Elizabeth Lowrey is the founder of Amore Productions in Milton, Florida, a firm dedicated to telling compelling personal stories through broadcast quality documentaries. She holds degrees in music from Berklee College and in law from Florida State University and one day hopes to write, produce, direct, and score her own independent film. As a fledgling video producer, Elizabeth attributes her clientele, pledges for repeat business, and the muscle of her evolving demo reel to the power and flexibility of Boris Red 3GL.
“I purchased Boris Red 2.5 some eight months before acquiring Vegas, without any knowledge that Red plug-in support for Vegas was on the horizon. Red quickly established itself as my favorite piece of software, and its versatility has helped make it one of my soundest equipment investments. So I consider it great fortune that the latest release of Rws, 3GL, now plugs into Vegas, allowing me to integrate these two outstanding tools.
Elizabeth is yet another of Boris’over 200,000 users who have found themselves enamored with Red 3GL’s seamless integration into over 20 of the industry’s leading NLE’s.

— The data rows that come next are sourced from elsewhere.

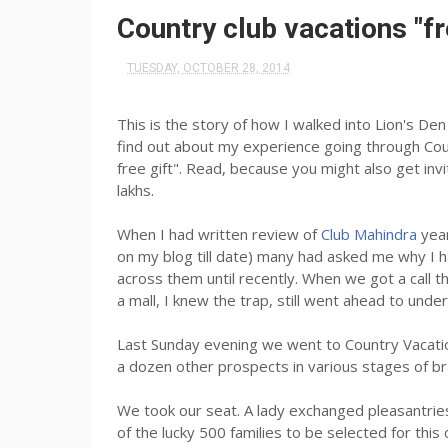
​Country club vacations "fr
TUESDAY, OCTOBER 28, 2014
This is the story of how I walked into Lion's De
find out about my experience going through Coun
free gift". Read, because you might also get invi
lakhs.
When I had written review of
Club Mahindra
yea
on my blog till date) many had asked me why I 
across them until recently. When we got a call
a mall, I knew the trap, still went ahead to unde
Last Sunday evening we went to Country Vacatio
a dozen other prospects in various stages of b
We took our seat. A lady exchanged pleasantries
of the lucky 500 families to be selected for this 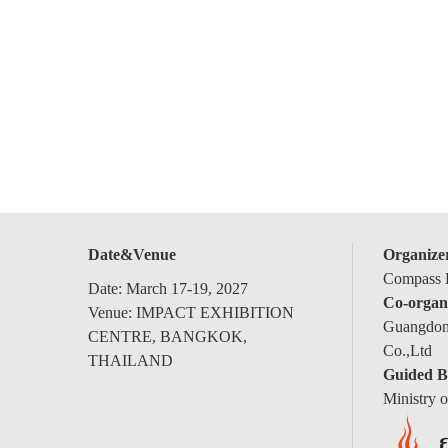
Date&Venue
Organize
Compass E
Date: March 17-19, 2027
Co-organ
Venue: IMPACT EXHIBITION
Guangdong
CENTRE, BANGKOK,
Co.,Ltd
THAILAND
Guided B
Ministry 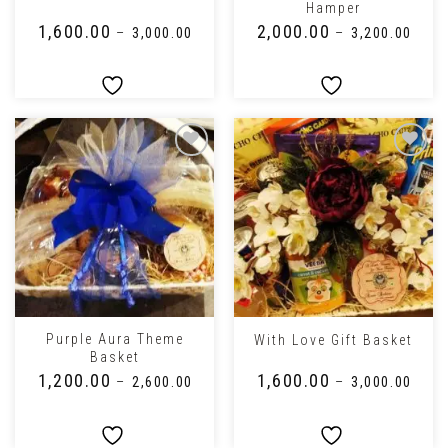
Hamper
₹
1,600.00
₹
2,000.00
–
₹
3,000.00
–
₹
3,200.00
Purple Aura Theme
With Love Gift Basket
Basket
₹
1,200.00
₹
1,600.00
–
₹
2,600.00
–
₹
3,000.00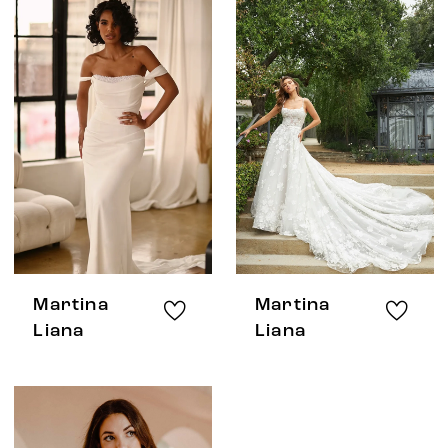
Martina
Martina
Liana
Liana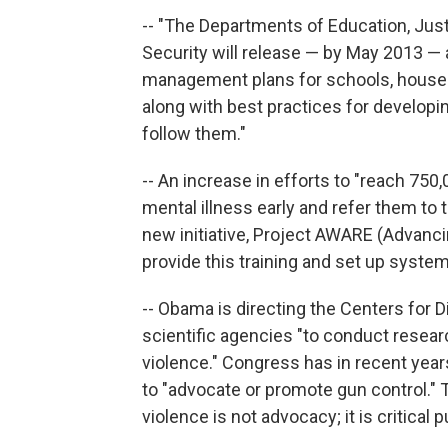
-- "The Departments of Education, Ju
Security will release — by May 2013 — 
management plans for schools, houses 
along with best practices for developi
follow them."
-- An increase in efforts to "reach 75
mental illness early and refer them to tr
new initiative, Project AWARE (Advanci
provide this training and set up system
-- Obama is directing the Centers for 
scientific agencies "to conduct resear
violence." Congress has in recent yea
to "advocate or promote gun control."
violence is not advocacy; it is critical 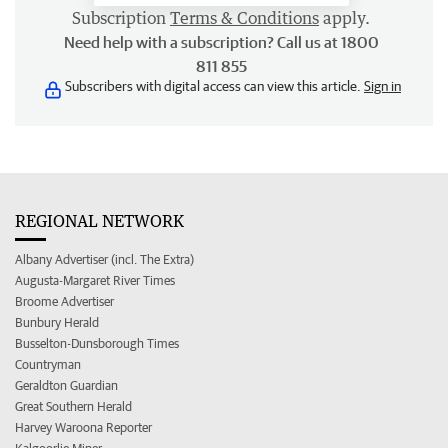
Subscription
Terms & Conditions
apply.
Need help with a subscription? Call us at 1800
811 855
Subscribers with digital access can view this article.
Sign in
REGIONAL NETWORK
Albany Advertiser (incl. The Extra)
Augusta-Margaret River Times
Broome Advertiser
Bunbury Herald
Busselton-Dunsborough Times
Countryman
Geraldton Guardian
Great Southern Herald
Harvey Waroona Reporter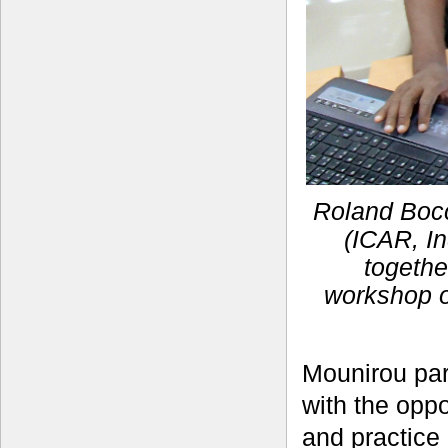
Roland Bocc
(ICAR, In
togethe
workshop o
Mounirou par
with the opp
and practice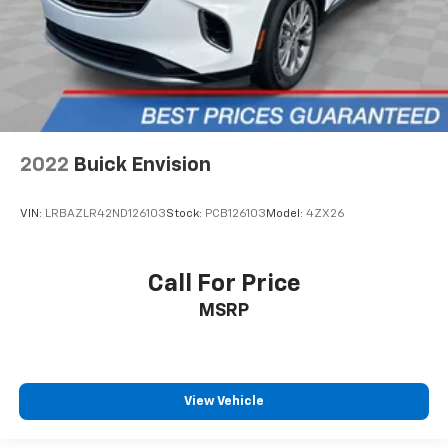
adjustable front seat head restraints.
Height and tilt adjustable rear seat head restraints
- the height of safety. One size doesn’t fit all when
it comes to keeping you safe, and that’s why there
are height and tilt adjustable rear seat head
restraints. They allow you to place the restraint at
the correct height and angle behind your head,
providing greater neck protection in the event of a
2022
Buick Envision
collision. Get it to the right place for the right time
with height and tilt adjustable rear seat head
restraints.
VIN:
LRBAZLR42ND126103
Stock:
PCB126103
Model:
4ZX26
Panel insert
: Leatherette and piano black
instrument panel insert
Call For Price
Front head restraint control
: Manual front seat
head restraint control
MSRP
Rear head restraint control
: Manual rear seat head
restraint control
Manual telescopic steering wheel - Easy to fit in.
The most comfortable position for your steering
View Vehicle
wheel while you drive can mean having to squeeze
past it to get in and out of the vehicle. With the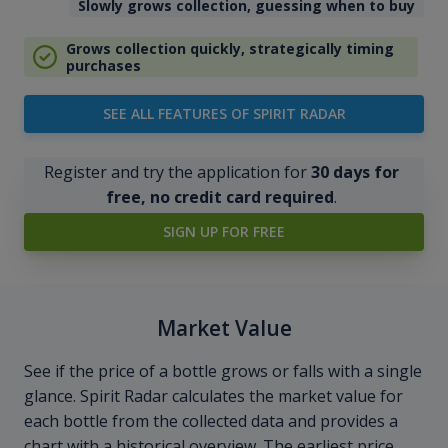
Slowly grows collection, guessing when to buy
Grows collection quickly, strategically timing
purchases
SEE ALL FEATURES OF SPIRIT RADAR
Register and try the application for
30 days for
free, no credit card required
.
SIGN UP FOR FREE
Market Value
See if the price of a bottle grows or falls with a single
glance. Spirit Radar calculates the market value for
each bottle from the collected data and provides a
chart with a historical overview. The earliest price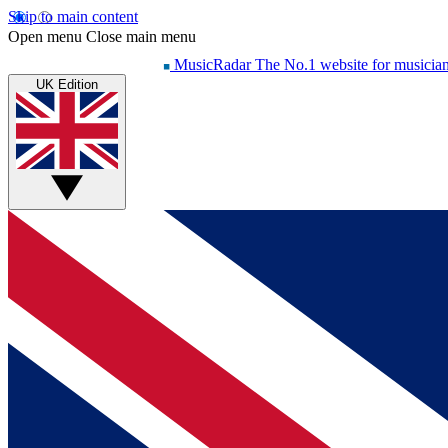
Skip to main content
Open menu
Close main menu
MusicRadar
The No.1 website for musicia
UK Edition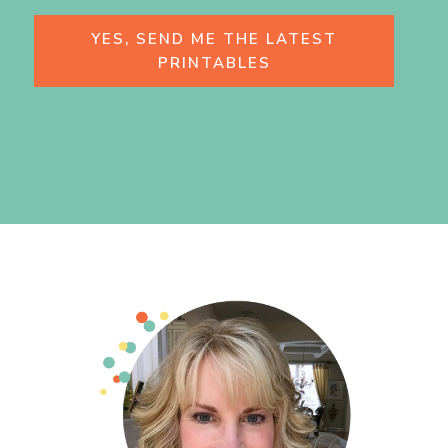
YES, SEND ME THE LATEST
PRINTABLES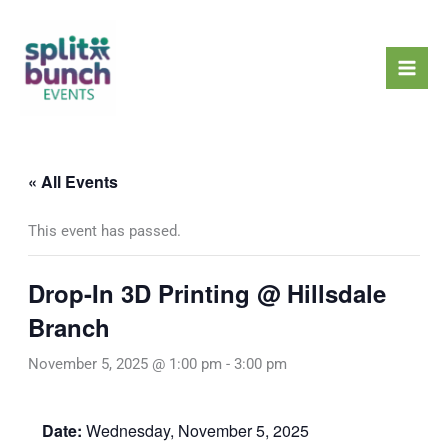
Skip
Mai
to
Men
content
« All Events
This event has passed.
Drop-In 3D Printing @ Hillsdale
Branch
November 5, 2025 @ 1:00 pm
-
3:00 pm
Date:
Wednesday, November 5, 2025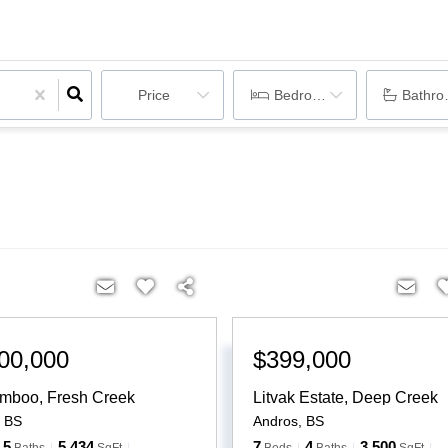
Price
Bedrooms
Bathr
00,000
$399,000
mboo, Fresh Creek
Litvak Estate, Deep Creek
,
BS
Andros
,
BS
5
5,434
7
4
3,500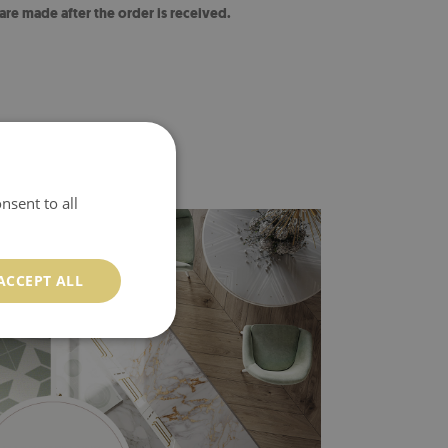
 are made after the order is received.
nsent to all
ACCEPT ALL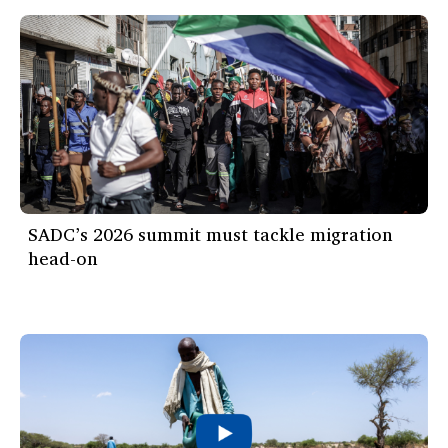
SADC’s 2026 summit must tackle migration
head-on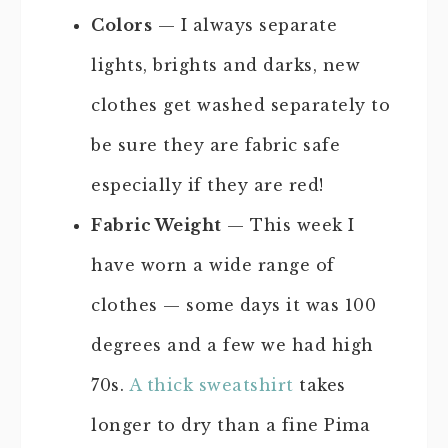
Colors
— I always separate
lights, brights and darks, new
clothes get washed separately to
be sure they are fabric safe
especially if they are red!
Fabric Weight
— This week I
have worn a wide range of
clothes — some days it was 100
degrees and a few we had high
70s.
A thick sweatshirt
takes
longer to dry than a fine Pima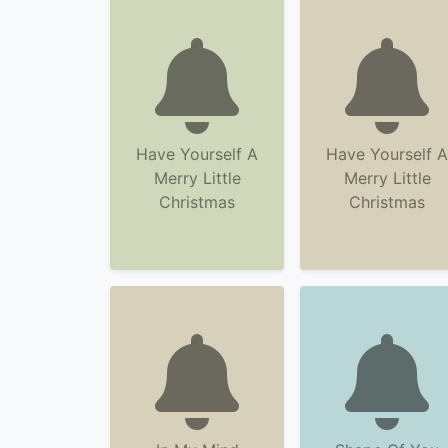
Have Yourself A
Have Yourself A
Merry Little
Merry Little
Christmas
Christmas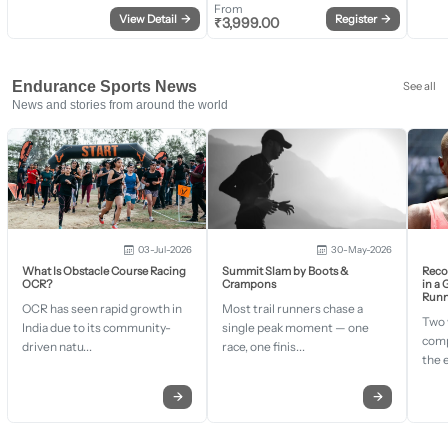
From
View Detail
→
Register
→
₹
3,999.00
Endurance Sports News
See all
News and stories from around the world
03-Jul-2026
30-May-2026
What Is Obstacle Course Racing
Summit Slam by Boots &
Recor
OCR?
Crampons
in a
Runn
OCR has seen rapid growth in
Most trail runners chase a
Two 
India due to its community-
single peak moment — one
comp
driven natu...
race, one finis...
the 
→
→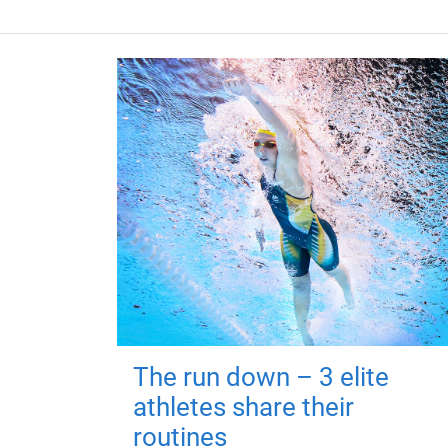
The run down – 3 elite
athletes share their
routines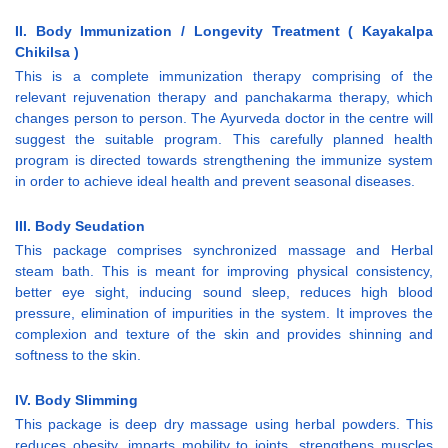
II. Body Immunization / Longevity Treatment ( Kayakalpa
Chikilsa )
This is a complete immunization therapy comprising of the
relevant rejuvenation therapy and panchakarma therapy, which
changes person to person. The Ayurveda doctor in the centre will
suggest the suitable program. This carefully planned health
program is directed towards strengthening the immunize system
in order to achieve ideal health and prevent seasonal diseases.
III. Body Seudation
This package comprises synchronized massage and Herbal
steam bath. This is meant for improving physical consistency,
better eye sight, inducing sound sleep, reduces high blood
pressure, elimination of impurities in the system. It improves the
complexion and texture of the skin and provides shinning and
softness to the skin.
IV. Body Slimming
This package is deep dry massage using herbal powders. This
reduces obesity, imparts mobility to joints, strengthens muscles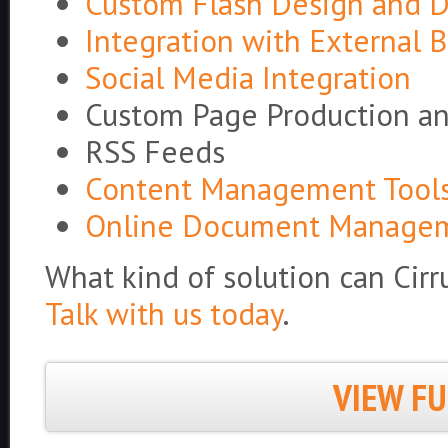
Custom Flash Design and 
Integration with External 
Social Media Integration
Custom Page Production an
RSS Feeds
Content Management Tool
Online Document Manage
What kind of solution can Cirr
Talk with us today
.
VIEW F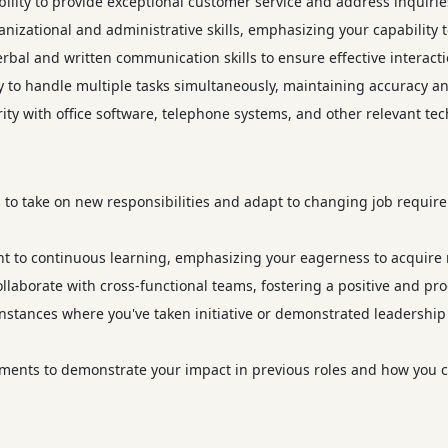
lity to provide exceptional customer service and address inquiries
nizational and administrative skills, emphasizing your capability t
erbal and written communication skills to ensure effective interact
to handle multiple tasks simultaneously, maintaining accuracy and
ity with office software, telephone systems, and other relevant tech
to take on new responsibilities and adapt to changing job require
to continuous learning, emphasizing your eagerness to acquire n
collaborate with cross-functional teams, fostering a positive and p
nstances where you've taken initiative or demonstrated leadership q
ents to demonstrate your impact in previous roles and how you c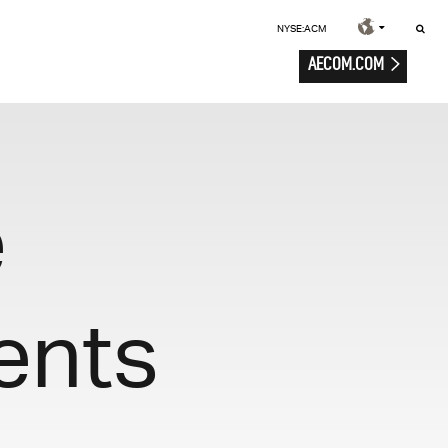
NYSE:ACM
AECOM.COM
e
ents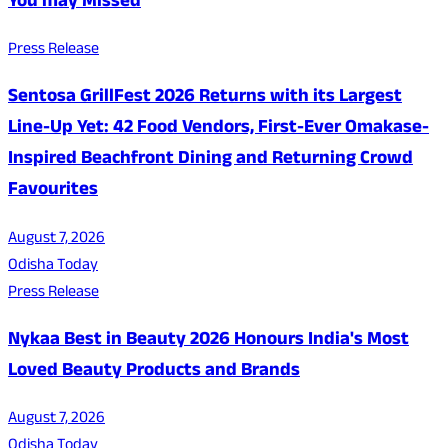
You may Missed
Press Release
Sentosa GrillFest 2026 Returns with its Largest
Line-Up Yet: 42 Food Vendors, First-Ever Omakase-
Inspired Beachfront Dining and Returning Crowd
Favourites
August 7, 2026
Odisha Today
Press Release
Nykaa Best in Beauty 2026 Honours India's Most
Loved Beauty Products and Brands
August 7, 2026
Odisha Today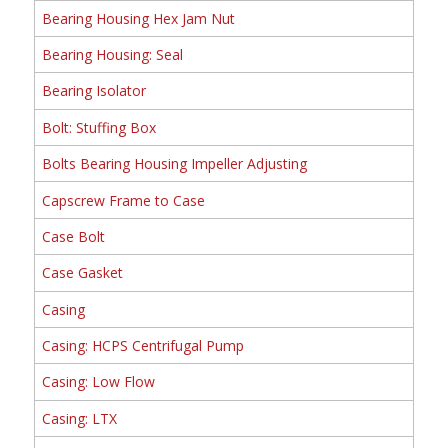
Bearing Housing Hex Jam Nut
Bearing Housing: Seal
Bearing Isolator
Bolt: Stuffing Box
Bolts Bearing Housing Impeller Adjusting
Capscrew Frame to Case
Case Bolt
Case Gasket
Casing
Casing: HCPS Centrifugal Pump
Casing: Low Flow
Casing: LTX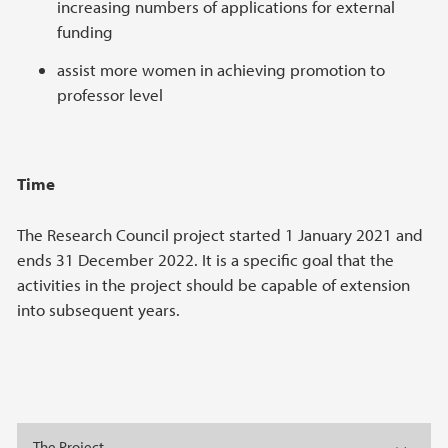
increasing numbers of applications for external
funding
assist more women in achieving promotion to
professor level
Time
The Research Council project started 1 January 2021 and
ends 31 December 2022. It is a specific goal that the
activities in the project should be capable of extension
into subsequent years.
The Project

“Red is so deep, and the visual permutations possible with it are so endless, that I will likely exhaust my imagination long before I exhaust the program. I uncover some new capability, some new modality for accomplishing a visual concept with every project.
“Using only native Red tools and ordinary media, I’ve successfully simulated a near-death experience where “life”flashes by as the viewer zooms forward through an outer-space-like tunnel to an explosion of light at the other side. I’ve created a 3D heart that turns and “beats”in time with music as flashing, shimmering particles seem to magically write text onto the screen. I’ve used animated splines to create human silhouettes that dance and cast realistic shadows on a wood floor before morphing into letters that spell the name of a dance company,” says Lowrey.
Two years ago Elizabeth was unable to understand exactly where the functions of NLE’s ended and where the benefits of effects software began. “I came to appreciate, however, that NLEs, by concept and necessity, are designed to excel at a specific subset of tasks: capturing, managing, and facilitating rapid, random-order, linear assembly of a lot of different media. Red and other dedicated effects programs are designed to excel at layering, animating, finely controlling, and even synthesizing the media itself in compositions of relatively short length. As was once cogently put to me, NLEs, Vegas included, are built for the horizontal direction while Red is built for the vertical direction.
“If I want static titles or simple title rolls, I use Vegas and get them almost instantly. If I want titles that have animated colors or that type on gradually in some programmable speed and manner or that extrude and fly around the screen, I use Red with its friendly key-framing environment and numerous title animation time savers. If I want to key a bunch of clips that will simply play end to end over a single background track, I use Vegas. If I want to key and composite a bunch of clips in one environment and have the viewer ‘zoom’past them in 3D space, I use RED.
“In terms of workflow, that means having immediate access to RED while editing within Vegas; being able to save RED creations as part of a Vegas project; having as good a preview of the effect while playing back the Vegas timeline as the given computer hardware, preview settings, and effect complexity will allow; and thanks to the Open GL technology leveraged in version 3, that editing is more responsive than ever, with previews in Red’s composite window sometimes exceeding realtime.
“Considering its unparalleled flexibility, extraordinary feature set, and plug-in availability within Vegas, Boris RED 3GL is a product I enthusiastically recommend to all Vegas users who are looking to elevate their productions to new aesthetic heights. I know it will keep my imagination and creativity busy for years to come.”